На следующий день мы опять поехали на кладбище. Не могли побороть той неумолимой тяги, что гнала в последнее место, где мы могли хотя бы в мыслях представить, что находимся рядом с ним. За рулём «БМВ», недавно найденном на сайте Avito непосредственно Сашей и купленным собственно для него, сидела Наталья. Рядом с ней расположился мой старший брат, а на заднем сидении я с Наташиной сестрой. На кладбище Наталье стало заметно хуже, но она уверила нас, что в состоянии добраться назад. Дорога, ведущая к могилкам, сама по себе не представляла собой ничего хорошего – долгая узкая и чрезвычайно извилистая, а оттого и чрезвычайно опасная. Проехав пару километров я, как и другие пассажиры салона, стали замечать, что с нашим водителем происходит что-то неладное. Наташе сделалось дурно, и она с огромным трудом удерживала автомобиль в рамке очерченной асфальтом прямой. Машину всё больше, несмотря на её усилия, заносило вправо. В конце концов, она уже на полкорпуса ушла на гравированную обочину и лишь слегка дёргалась при движении, пытаясь вернуться назад. Все втроём, на разные голоса, мы принялись убеждать её выровнять машину, но та всё заваливался и заваливался вправо.

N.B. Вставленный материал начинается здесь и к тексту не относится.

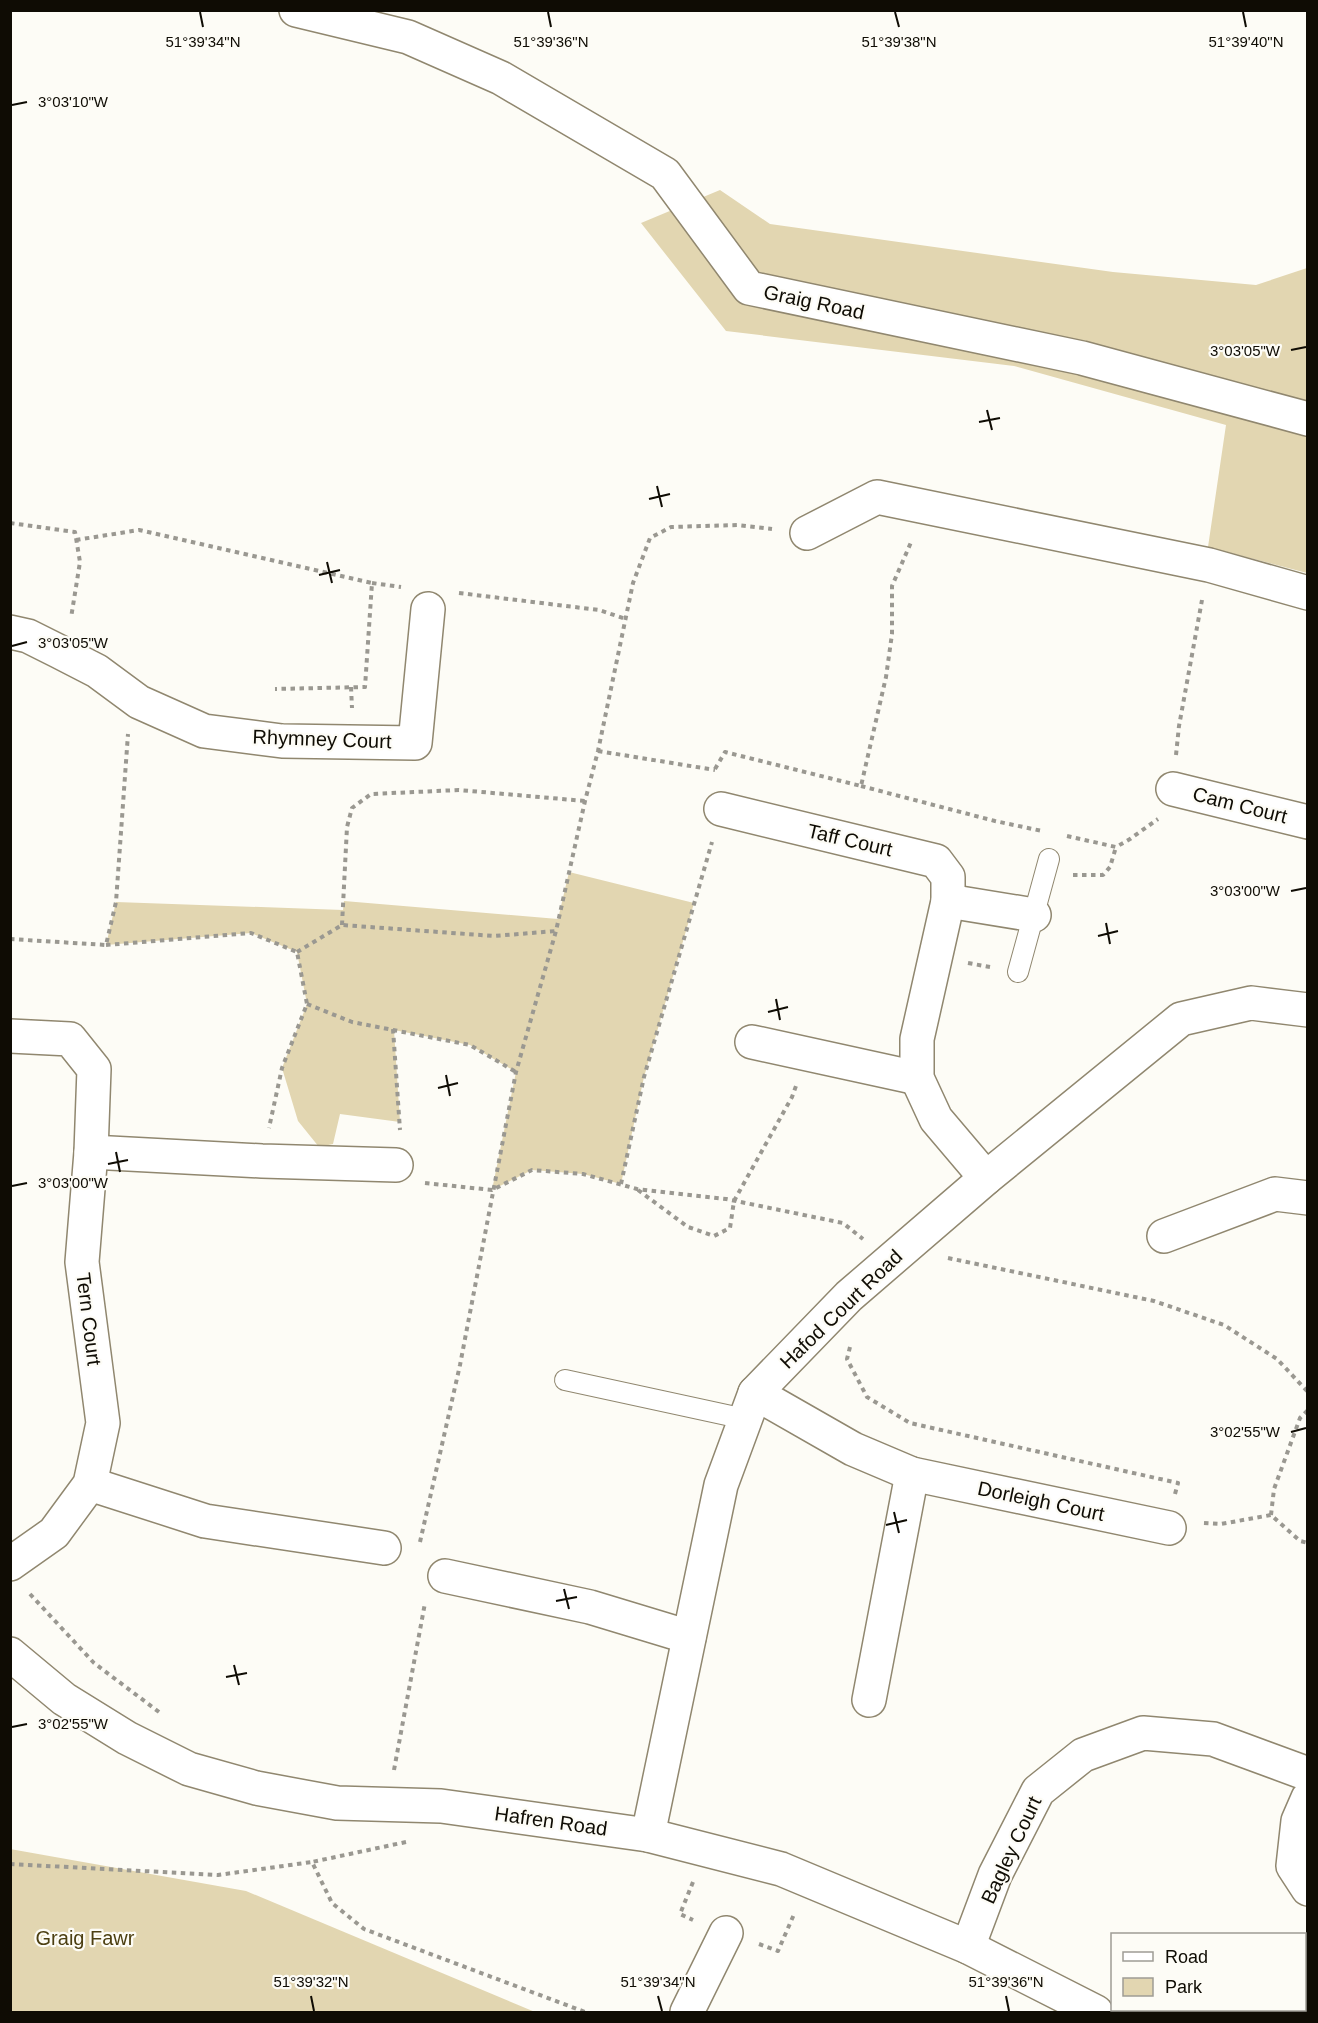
<svg xmlns="http://www.w3.org/2000/svg" width="1318" height="2023" font-family="Arial,sans-serif">
  <style>
    .green { fill: #e2d6b1 }
    .lines { fill: none; stroke-linecap: round; stroke-linejoin: round }
    .service-casing { stroke: #90876f; stroke-width: 22 }
    .minor-casing { stroke: #90876f; stroke-width: 36 }
    .tertiary-casing { stroke: #90876f; stroke-width: 36 }
    .path { stroke: #9a9891; stroke-width: 4; stroke-dasharray: 4.5 4.5; stroke-linecap: butt }
    .service { stroke: #fff; stroke-width: 20 }
    .minor { stroke: #fff; stroke-width: 33 }
    .tertiary { stroke: #fff; stroke-width: 33 }
    .ticks { fill: none; stroke: #0f0c04; stroke-width: 2 }
    .labels { text-anchor: middle; stroke-width: 4.5; stroke-linejoin: round; paint-order: stroke }
    .street-label { font-size: 20px; fill: #0f0c04; stroke: #fdfcf6 }
    .park-label { font-size: 20px; fill: #4c3f11; stroke: #fdfcf6 }
    .ticks-label { font-size: 15px; text-anchor: middle; fill: #0f0c04; stroke: #fdfcf6; stroke-width: 4.5; stroke-linejoin: round; paint-order: stroke }
  </style>
  <rect width="100%" height="100%" fill="#fdfcf6"/>
  <g class="green">
    <path d="M720 190 770 224 1113 272 1256 285 1307 268V573L1208 547 1226 425 1014 366 726 331 641 223Z"/>
    <path d="M569 872 694 903 644 1077 621 1184 583 1174 532 1170 492 1190 516 1072 470 1045 394 1030 400 1122 340 1114 333 1144 319 1147 298 1121 282 1068 307 1004 297 952 251 933 106 945 116 902 343 910 344 901 558 919Z"/>
    <path d="M10 1849 246 1891 535 2012H11Z"/>
  </g>
  <g class="lines">
    <g class="service-casing">
      <g id="service">
        <path d="M1018 972 1049 859"/>
        <path d="M565 1380 745 1419"/>
      </g>
    </g>
    <g class="minor-casing">
      <g id="minor">
        <path d="M296 10 408 37 501 78 665 174 749 288 1082 358 1308 419"/>
        <path d="M807 533 877 497 1209 565 1308 593"/>
        <path d="M10 632 28 636 58 651 97 671 139 702 204 731 282 741 415 743 428 609"/>
        <path d="M1173 789 1308 822"/>
        <path d="M721 809 936 861 948 877V901L917 1039V1078L936 1119 986 1178"/>
        <path d="M948 901 1034 915"/>
        <path d="M10 1036 70 1039 94 1069 91 1152 82 1262 103 1423 90 1484 54 1533 10 1564"/>
        <path d="M752 1042 917 1078"/>
        <path d="M91 1152 262 1161 396 1165"/>
        <path d="M1164 1236 1275 1194 1308 1198"/>
        <path d="M755 1393 853 1449 912 1474 1169 1528"/>
        <path d="M90 1484 205 1521 384 1548"/>
        <path d="M445 1576 590 1607 689 1637"/>
        <path d="M869 1700 912 1474"/>
        <path d="M1308 1798 1298 1821 1293 1866 1308 1889"/>
        <path d="M648 1835 721 1485 755 1393 849 1296 986 1178 1181 1019 1251 1003 1308 1010"/>
        <path d="M968 1947 995 1875 1038 1791 1083 1755 1143 1733 1213 1739 1308 1774"/>
        <path d="M687 2012 726 1933"/>
      </g>
    </g>
    <g class="tertiary-casing">
      <path id="tertiary" d="M10 1654 64 1699 127 1738 189 1769 256 1788 337 1803 441 1806 648 1835 781 1869 968 1947 1096 2012"/>
    </g>
    <g class="path">
      <path d="M10 523 75 532 80 562 71 618"/>
      <path d="M76 540 139 530 372 583 365 687 275 689"/>
      <path d="M372 583 401 587"/>
      <path d="M459 593 599 610 626 619"/>
      <path d="M351 687 352 708"/>
      <path d="M598 751 715 770"/>
      <path d="M1176 755 1179 726 1202 600"/>
      <path d="M715 769 725 752 861 786 886 677 892 634V586L912 540"/>
      <path d="M861 786 995 821 1042 831"/>
      <path d="M1067 836 1116 847 1130 839 1158 819"/>
      <path d="M1073 875H1103L1110 867 1116 847"/>
      <path d="M342 925 347 827 352 808 371 794 459 790 585 801"/>
      <path d="M10 939 106 945 116 902 128 734"/>
      <path d="M106 945 251 933 297 952 307 1004 282 1068 269 1128"/>
      <path d="M297 952 342 925 494 936 556 931"/>
      <path d="M968 963 990 967"/>
      <path d="M307 1004 352 1022 470 1045 516 1072"/>
      <path d="M393 1029 400 1130"/>
      <path d="M425 1183 492 1190 532 1170 583 1174 637 1189 726 1199 843 1223 863 1239"/>
      <path d="M621 1184 644 1077 712 842"/>
      <path d="M638 1190 688 1227 714 1236 730 1228 734 1201 792 1097 796 1086"/>
      <path d="M948 1258 1154 1301 1224 1325 1277 1359 1308 1392"/>
      <path d="M850 1347 847 1359 867 1397 910 1423 1178 1483 1175 1494"/>
      <path d="M1271 1515 1274 1489 1300 1418 1308 1410"/>
      <path d="M1204 1523 1221 1524 1271 1515 1300 1541 1308 1543"/>
      <path d="M420 1542 460 1365 516 1072 556 931 585 801 598 751 633 583 650 538 671 527 737 525 772 529"/>
      <path d="M30 1594 94 1663 159 1712"/>
      <path d="M394 1770 425 1603"/>
      <path d="M406 1842 312 1862 332 1903 364 1929 585 2012"/>
      <path d="M10 1864 218 1875 312 1862"/>
      <path d="M693 1882 680 1914 693 1920"/>
      <path d="M759 1944 778 1951 795 1912"/>
    </g>
    <use href="#service" class="service"/>
    <use href="#minor" class="minor"/>
    <use href="#tertiary" class="tertiary"/>
  </g>
  <path class="ticks" d="M200 12 203 27M548 12 551 27M895 12 899 27M1243 12 1246 27M12 105 27 102M1291 350 1306 347M987 410 992 430M979 422 1000 418M657 486 662 507M649 499 670 494M327 562 332 583M319 575 340 570M12 646 27 642M1291 891 1306 888M1106 923 1110 944M1098 936 1118 931M776 999 780 1020M768 1012 788 1007M446 1075 450 1096M438 1088 458 1083M116 1152 120 1172M108 1164 128 1160M12 1186 27 1183M1291 1432 1306 1428M894 1512 899 1533M886 1525 907 1520M564 1589 569 1609M556 1601 577 1597M234 1665 239 1685M226 1677 247 1673M12 1727 27 1724M311 1996 314 2011M658 1996 662 2011M1006 1996 1009 2011"/>
  <g class="labels">
    <g class="street-label">
      <text transform="translate(814 302) rotate(12)" y="7">Graig Road</text>
      <text transform="translate(322 739) rotate(2)" y="7">Rhymney Court</text>
      <text transform="translate(1240 805) rotate(14)" y="7">Cam Court</text>
      <text transform="translate(850 840) rotate(13)" y="7">Taff Court</text>
      <text transform="translate(841 1309) rotate(-44)" y="7">Hafod Court Road</text>
      <text transform="translate(89 1319) rotate(83)" y="7">Tern Court</text>
      <text transform="translate(1041 1501) rotate(12)" y="7">Dorleigh Court</text>
      <text transform="translate(551 1821) rotate(8)" y="7">Hafren Road</text>
      <text transform="translate(1011 1850) rotate(-65)" y="7">Bagley Court</text>
    </g>
    <g class="park-label">
      <text x="85" y="1945">Graig Fawr</text>
    </g>
  </g>
  <g class="ticks-label">
    <text x="203" y="47">51°39'34"N</text>
    <text x="551" y="47">51°39'36"N</text>
    <text x="1246" y="47">51°39'40"N</text>
    <text x="899" y="47">51°39'38"N</text>
    <text x="73" y="107">3°03'10"W</text>
    <text x="1245" y="356">3°03'05"W</text>
    <text x="73" y="648">3°03'05"W</text>
    <text x="1245" y="896">3°03'00"W</text>
    <text x="73" y="1188">3°03'00"W</text>
    <text x="1245" y="1437">3°02'55"W</text>
    <text x="73" y="1729">3°02'55"W</text>
    <text x="311" y="1987">51°39'32"N</text>
    <text x="658" y="1987">51°39'34"N</text>
    <text x="1006" y="1987">51°39'36"N</text>
  </g>
  <rect width="1318" height="2023" fill="none" stroke="#0f0c04" stroke-width="24"/>
  <rect x="1111" y="1933" width="195" height="78" fill="#fdfcf6" stroke="#9e9c95" stroke-width="1.5"/>
  <rect x="1123" y="1952" width="30" height="9" fill="#ffffff" stroke="#9e9c95" stroke-width="1.5"/>
  <text x="1165" y="1963" font-size="18" fill="#0f0c04">Road</text>
  <rect x="1123" y="1978" width="30" height="18" fill="#e2d6b1" stroke="#9e9c95" stroke-width="1.5"/>
  <text x="1165" y="1993" font-size="18" fill="#0f0c04">Park</text>
</svg>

- Остановись! – закричал я, и меня поддержали остальные.
Наташа нас не услышала.
Совсем рядом, всего в сантиметре от проносящегося мимо автомобиля, а может и ближе в испуге остановилась медленно идущая по обочине женщина лет тридцати пяти. Автомобиль чудом не задел её.
- Да остановись же ты! - закричал я, нагнулся вперёд, но уже ничего не успел сделать. Нас всех подкинуло от удара, гулко застонало железо. Автомобиль крылом задел стоящий на обочине грузовик, каким-то чудом Наталья вывернула его вправо и он, окончательно сминая железо на правом крыле, остановился, уткнувшись в металлический бордюр.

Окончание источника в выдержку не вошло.